Content starts

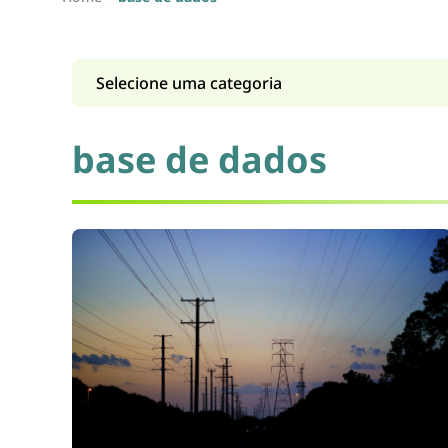
base de dados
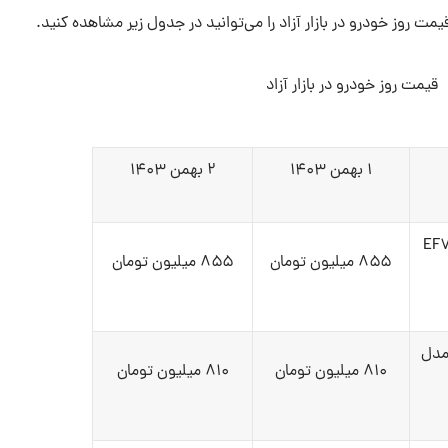
مت روز خودرو در بازار آزاد را می‌توانید در جدول زیر مشاهده کنید.
قیمت روز خودرو در بازار آزاد
۱ بهمن ۱۴۰۳
۲ بهمن ۱۴۰۳
ن پلاس دوگانه‌سوز EF۷
۸۵۵ میلیون تومان
۸۵۵ میلیون تومان
 پلاس بنزینی EF۷ مدل
۸۱۰ میلیون تومان
۸۱۰ میلیون تومان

Content ends

> **Task objective**
Pull every line with the string "آزاد" from the data above.

> **Solution**
مت روز خودرو در بازار آزاد را می‌توانید در جدول زیر مشاهده کنید.
قیمت روز خودرو در بازار آزاد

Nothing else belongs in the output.